Problem description:
Drop the images; return everything else in the listing below exactly.

Data:

►

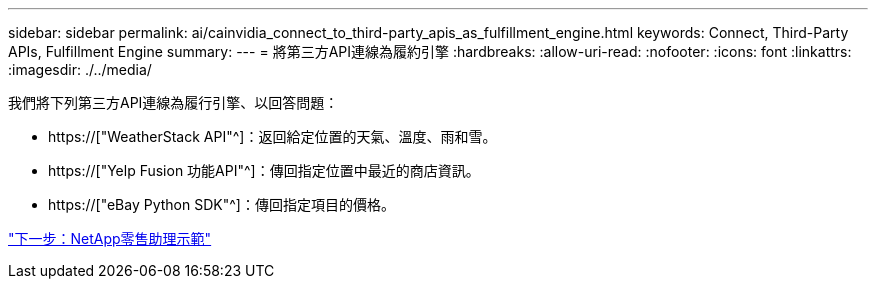 ---
sidebar: sidebar 
permalink: ai/cainvidia_connect_to_third-party_apis_as_fulfillment_engine.html 
keywords: Connect, Third-Party APIs, Fulfillment Engine 
summary:  
---
= 將第三方API連線為履約引擎
:hardbreaks:
:allow-uri-read: 
:nofooter: 
:icons: font
:linkattrs: 
:imagesdir: ./../media/


[role="lead"]
我們將下列第三方API連線為履行引擎、以回答問題：

* https://["WeatherStack API"^]：返回給定位置的天氣、溫度、雨和雪。
* https://["Yelp Fusion 功能API"^]：傳回指定位置中最近的商店資訊。
* https://["eBay Python SDK"^]：傳回指定項目的價格。


link:cainvidia_netapp_retail_assistant_demonstration.html["下一步：NetApp零售助理示範"]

◄

Response:
 ---
sidebar: sidebar 
permalink: ai/cainvidia_connect_to_third-party_apis_as_fulfillment_engine.html 
keywords: Connect, Third-Party APIs, Fulfillment Engine 
summary:  
---
= 將第三方API連線為履約引擎
:hardbreaks:
:allow-uri-read: 
:nofooter: 
:icons: font
:linkattrs: 
:imagesdir: ./../media/


[role="lead"]
我們將下列第三方API連線為履行引擎、以回答問題：

* https://["WeatherStack API"^]：返回給定位置的天氣、溫度、雨和雪。
* https://["Yelp Fusion 功能API"^]：傳回指定位置中最近的商店資訊。
* https://["eBay Python SDK"^]：傳回指定項目的價格。


link:cainvidia_netapp_retail_assistant_demonstration.html["下一步：NetApp零售助理示範"]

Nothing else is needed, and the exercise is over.